-------- Dataset entries

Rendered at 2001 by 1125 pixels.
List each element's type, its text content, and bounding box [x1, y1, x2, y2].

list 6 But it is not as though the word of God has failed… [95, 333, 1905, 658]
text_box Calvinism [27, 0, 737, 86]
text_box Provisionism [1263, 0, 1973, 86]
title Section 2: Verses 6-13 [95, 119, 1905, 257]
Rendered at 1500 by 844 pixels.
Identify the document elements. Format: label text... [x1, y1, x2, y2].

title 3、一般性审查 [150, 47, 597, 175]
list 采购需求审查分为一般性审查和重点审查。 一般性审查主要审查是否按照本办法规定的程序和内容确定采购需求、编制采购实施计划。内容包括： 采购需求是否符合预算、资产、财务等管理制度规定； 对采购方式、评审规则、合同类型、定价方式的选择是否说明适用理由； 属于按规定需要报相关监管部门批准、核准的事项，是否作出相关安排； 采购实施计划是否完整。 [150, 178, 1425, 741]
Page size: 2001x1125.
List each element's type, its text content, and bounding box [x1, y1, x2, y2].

----------------

• [Instructions for the task] Your answer should be the data above, retyped exactly.

• [Reply to the exercise]
Rendered at 2001 by 1125 pixels.
List each element's type, its text content, and bounding box [x1, y1, x2, y2].

list 6 But it is not as though the word of God has failed… [95, 333, 1905, 658]
text_box Calvinism [27, 0, 737, 86]
text_box Provisionism [1263, 0, 1973, 86]
title Section 2: Verses 6-13 [95, 119, 1905, 257]
Rendered at 1500 by 844 pixels.
Identify the document elements. Format: label text... [x1, y1, x2, y2].

title 3、一般性审查 [150, 47, 597, 175]
list 采购需求审查分为一般性审查和重点审查。 一般性审查主要审查是否按照本办法规定的程序和内容确定采购需求、编制采购实施计划。内容包括： 采购需求是否符合预算、资产、财务等管理制度规定； 对采购方式、评审规则、合同类型、定价方式的选择是否说明适用理由； 属于按规定需要报相关监管部门批准、核准的事项，是否作出相关安排； 采购实施计划是否完整。 [150, 178, 1425, 741]
Page size: 2001x1125.
List each element's type, its text content, and bounding box [x1, y1, x2, y2].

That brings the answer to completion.